Latest crude oil pipeline to US Gulf Coast keeps low profile
Washington (Platts)--11Sep2012/442 pm EDT/2042 GMT
Energy Transfer Partners' plan for converting its 770-mile Trunkline
system from natural gas to crude oil and then reversing its flow from
northbound to southbound tells the story of the new US energy landscape.
It echoes the declining need to send natural gas from offshore fields
into the shale-rich center of the country and the growing need for oil
pipeline capacity from the Midcontinent to Gulf Coast refineries.
But it deviates from recent high-profile proposals for new oil pipelines
in that Energy Transfer has yet to publicly announce the project, which
would carry crude from Illinois to Texas.
The company has restricted its comments about its plans to a
regulatory docket at the Federal Energy Regulatory Commission, and an
Energy Transfer spokeswoman declined to answer any questions about the
proposal.
※ ※ ※
=== Task set ===
• a. Please repeat the pipeline article word for word from "Latest crude oil" to "Gulf Coast refineries.".
• b. According to the pipeline article, why does converting and reversing the Trunkline system reflect the new US energy landscape? Answer in one to three sentences.
• c. Name every geographic place that appears in the pipeline article from the sentence beginning "Energy Transfer Partners' plan" onward.
The entries that come next are separate material from the pipeline article.

=== Dataset extract ===
※ ※ ※
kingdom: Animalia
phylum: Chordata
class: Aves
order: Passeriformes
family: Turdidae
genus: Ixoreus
※ ※ ※
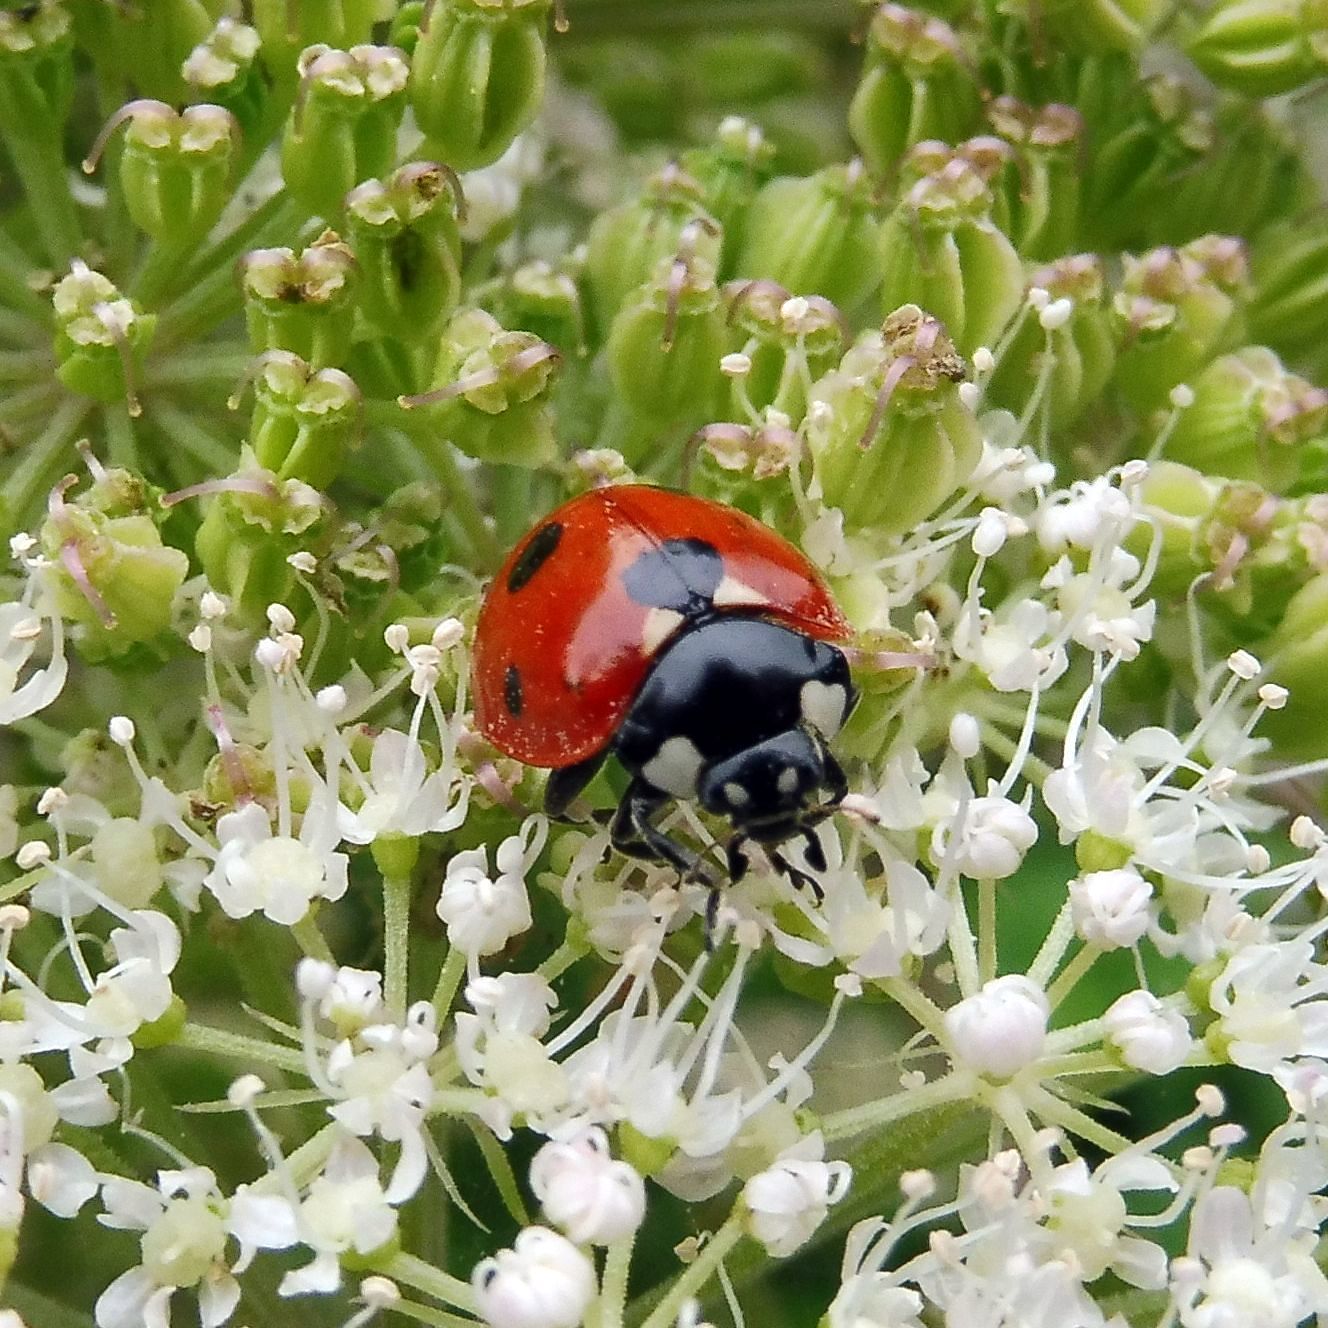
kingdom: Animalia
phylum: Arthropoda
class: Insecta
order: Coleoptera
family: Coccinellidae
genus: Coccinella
※ ※ ※
=== Completed exercise ===
• a.
Latest crude oil pipeline to US Gulf Coast keeps low profile
Washington (Platts)--11Sep2012/442 pm EDT/2042 GMT
Energy Transfer Partners' plan for converting its 770-mile Trunkline
system from natural gas to crude oil and then reversing its flow from
northbound to southbound tells the story of the new US energy landscape.
It echoes the declining need to send natural gas from offshore fields
into the shale-rich center of the country and the growing need for oil
pipeline capacity from the Midcontinent to Gulf Coast refineries.

• b. The conversion reflects a declining need to send natural gas from offshore fields into the shale-rich center of the country. It also reflects a growing need for oil pipeline capacity from the Midcontinent to Gulf Coast refineries.

• c. US, Midcontinent, Gulf Coast, Illinois, Texas